### TASK ITEM
Your answer should consist only of the line with "right front paw: (223, 258)" and the lines after it, reproduced exactly through the end of the entries below.
*** Opening PROVIDED DATA ***
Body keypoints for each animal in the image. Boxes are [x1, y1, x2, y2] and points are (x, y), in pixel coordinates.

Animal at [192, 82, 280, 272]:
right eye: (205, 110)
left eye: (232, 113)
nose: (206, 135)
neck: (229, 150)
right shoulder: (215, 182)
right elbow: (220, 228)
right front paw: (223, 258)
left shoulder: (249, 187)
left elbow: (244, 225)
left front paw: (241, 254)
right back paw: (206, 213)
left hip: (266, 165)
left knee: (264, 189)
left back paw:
*** Closing PROVIDED DATA ***
### RESULT
right front paw: (223, 258)
left shoulder: (249, 187)
left elbow: (244, 225)
left front paw: (241, 254)
right back paw: (206, 213)
left hip: (266, 165)
left knee: (264, 189)
left back paw:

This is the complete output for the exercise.